* **DOCUMENT SECTION**:
>>>
Duško Đurišić

Personal information
- Date of birth: 20 December 1977 (age 48)
- Place of birth: Bar, SFR Yugoslavia
- Height: 1.90 m (6 ft 3 in)
- Position: Defender

Youth career
- Mornar

Senior career*
- Years: Team / Apps / (Gls)
- 1994–2000: OFK Beograd / 93 / (3)
- 2001: Sion / 26 / (2)
- 2002–2003: Sedan / 30 / (1)
- 2004: Lokeren / 12 / (0)
- 2004–2005: Hapoel Petah Tikva / 31 / (2)
- 2005–2008: SC Paderborn / 68 / (3)
- 2008–2009: Apollon Limassol / 22 / (2)
- 2010: Vojvodina / 7 / (0)
- Total:  / 258 / (11)

= Duško Đurišić =

Montenegrin footballer (born 1977)

Duško Đurišić (Cyrillic: Душко Ђуришић; born 20 December 1977) is a Montenegrin former professional footballer who played as a defender.
<<<
Extend the Duško Đurišić footballer profile, picking up after its final sentence.

* **INFORMATION PROVIDED**:
>>>
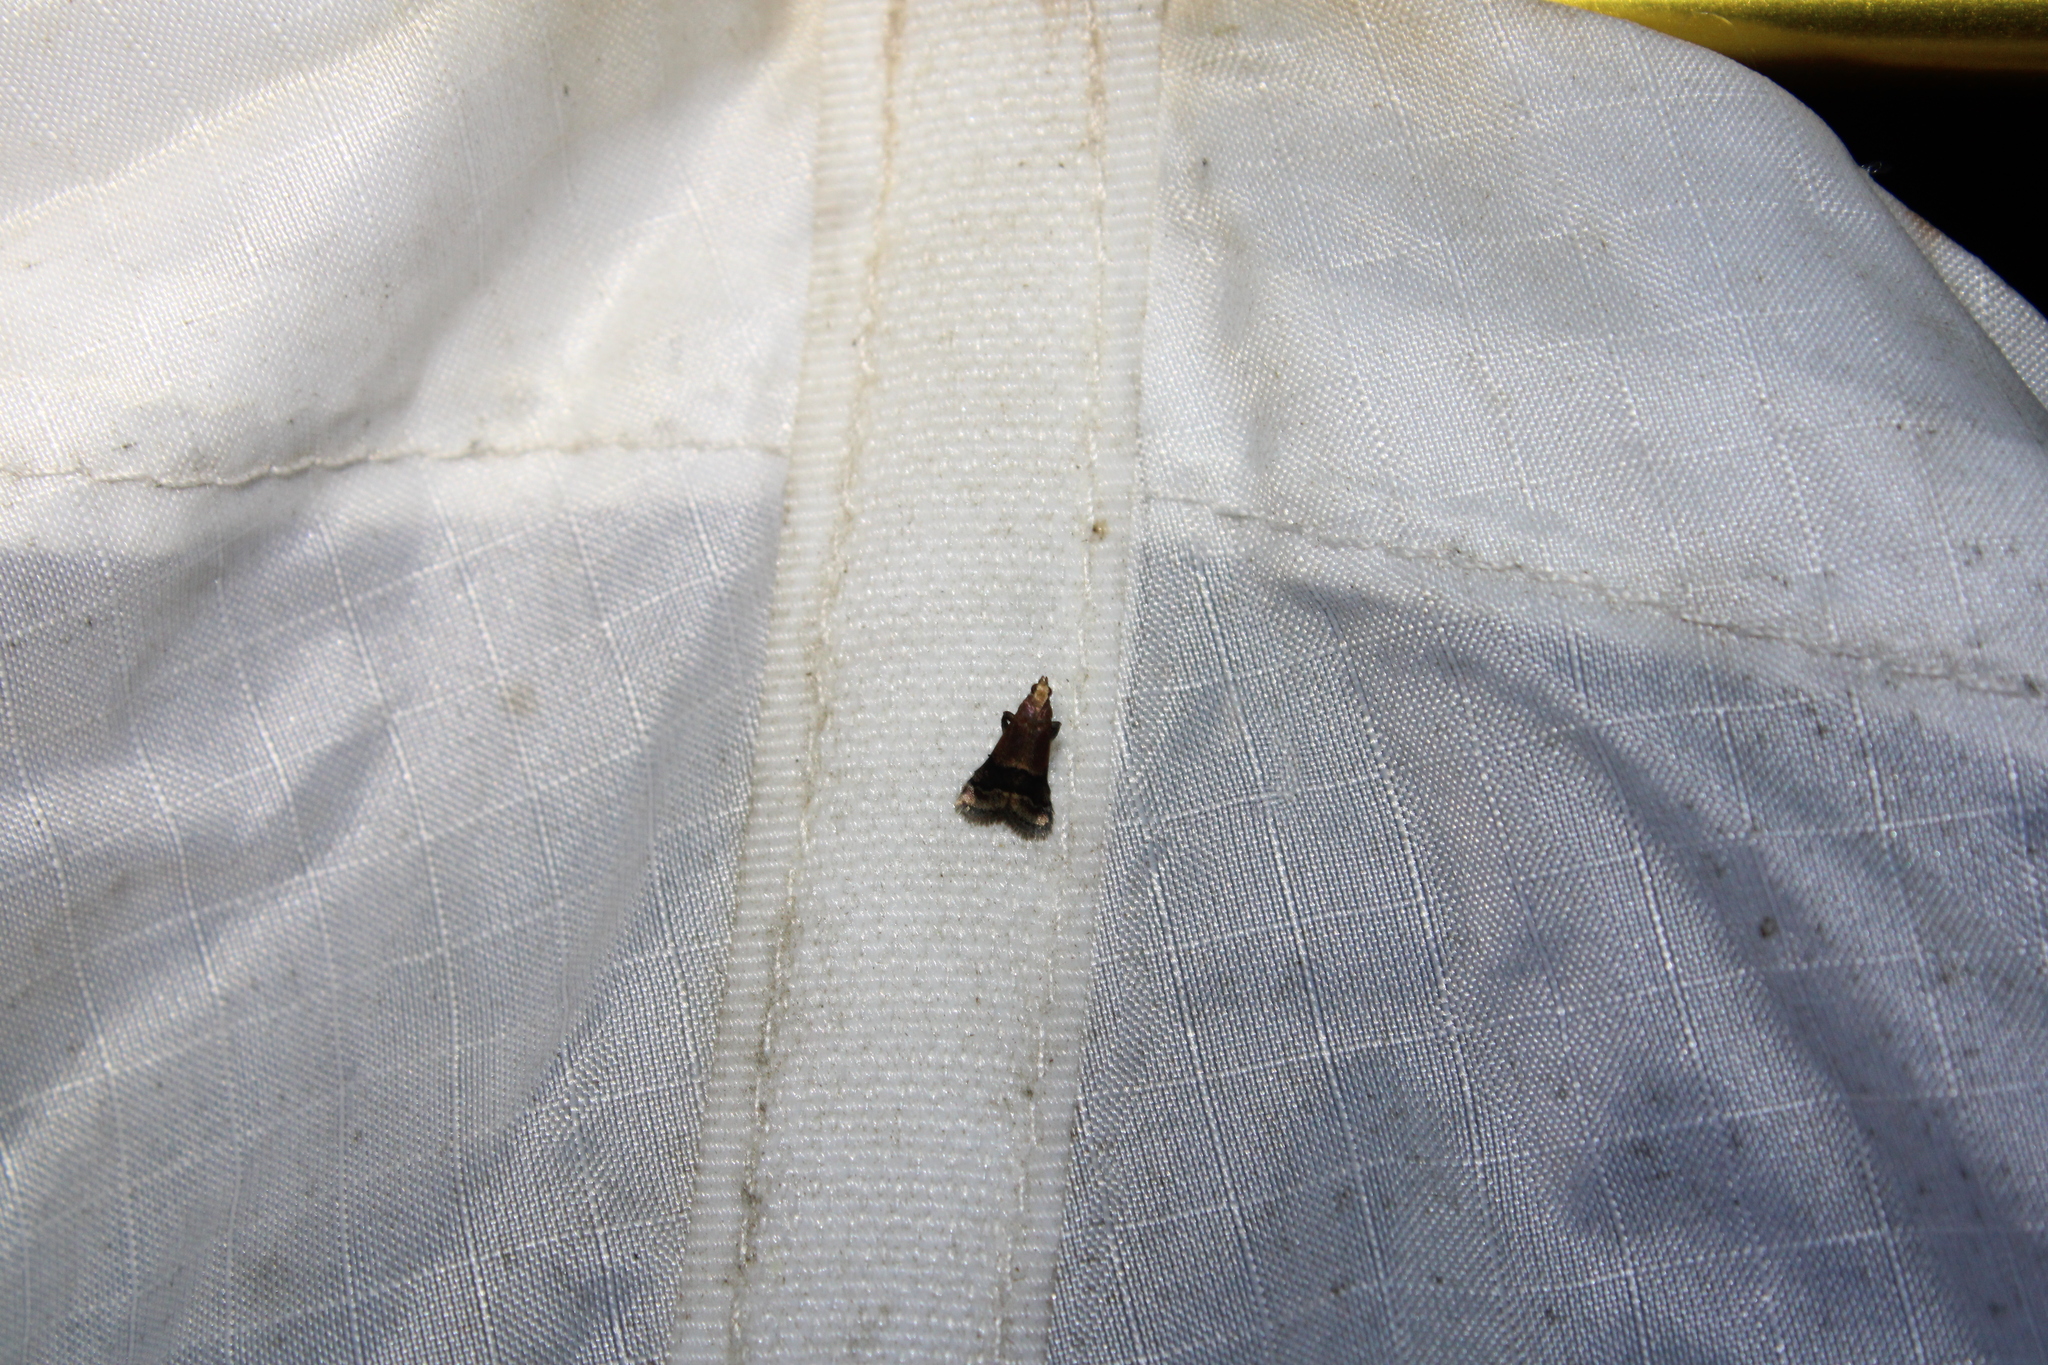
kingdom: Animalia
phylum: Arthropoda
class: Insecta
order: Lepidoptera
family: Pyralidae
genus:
<<<
* **RESPONSE TO THE TASK**:
==Career==
After spending seven years at OFK Beograd, Đurišić moved abroad to Switzerland and joined Sion in early 2001. He spent one year at the club, before transferring to French side Sedan in the 2002 winter transfer window. In the following period, Đurišić also played for Lokeren, Hapoel Petah Tikva, and SC Paderborn.

In the summer of 2008, Đurišić signed with Cypriot club Apollon Limassol. He spent one season there, scoring twice in 22 league appearances. In January 2010, Đurišić returned to Serbia to play for Vojvodina. He eventually retired at the end of the 2009–10 season.

==Personal life==
Đurišić is married to Vesna Čitaković, a Serbian former professional volleyball player. Their son, Nikola Đurišić, is a basketball player.